Monitor all login attempts

Don't reinvent the wheel, let rsyslog do everything for you. It has the ability to send emails when patterns are matched in syslog messages before they ever hit a file.

Set your email address and SMTP server in the following and put it in your /etc/rsyslog.conf or drop it in /etc/rsyslog.d/ and restart rsyslog

$ModLoad ommail
$ActionMailSMTPServer localhost
$ActionMailFrom [email protected]
$ActionMailTo [email protected]
$template mailSubject,"Login Alert on %hostname%"
$template mailBody,"\n\n%msg%"
$ActionMailSubject mailSubject
$ActionExecOnlyOnceEveryInterval 1
# the if ... then ... mailBody mus be on one line!
if $msg contains 'session opened for user' then :ommail:;mailBody

This will fire off an email when rsyslog matches the string session opened for user in a message.

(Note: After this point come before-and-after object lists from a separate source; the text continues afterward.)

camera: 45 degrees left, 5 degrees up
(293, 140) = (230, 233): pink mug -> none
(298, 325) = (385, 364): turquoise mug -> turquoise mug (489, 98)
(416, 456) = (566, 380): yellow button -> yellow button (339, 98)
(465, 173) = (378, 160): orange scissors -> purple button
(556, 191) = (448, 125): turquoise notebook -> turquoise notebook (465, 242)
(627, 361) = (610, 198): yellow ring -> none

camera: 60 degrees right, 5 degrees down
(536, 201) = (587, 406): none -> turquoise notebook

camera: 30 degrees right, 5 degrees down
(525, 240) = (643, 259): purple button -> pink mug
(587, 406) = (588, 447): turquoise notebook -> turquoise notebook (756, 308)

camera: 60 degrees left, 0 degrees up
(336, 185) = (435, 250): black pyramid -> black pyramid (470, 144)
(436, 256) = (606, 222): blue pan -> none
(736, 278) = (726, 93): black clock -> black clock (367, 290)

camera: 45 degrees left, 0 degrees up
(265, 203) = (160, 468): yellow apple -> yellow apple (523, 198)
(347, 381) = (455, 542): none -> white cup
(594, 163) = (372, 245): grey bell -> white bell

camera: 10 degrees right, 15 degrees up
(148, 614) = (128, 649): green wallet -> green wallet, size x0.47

You can look in /var/log/auth.log for messages from sshd to see what else you can use as patterns.

Source: rsyslog ommail


First, you should not rely on user's .profile because they can change it. If it's really your server, you could:

  • test for entries in auth.log, utmp or so periodically (or triggered by inotify)
  • write a wrapper for /bin/login, that does your things and then executes the real /bin/login. (I am not quite sure if e.g. ssh executes /bin/login, but I expect so.) But I can't recommend that - it's too dangerous.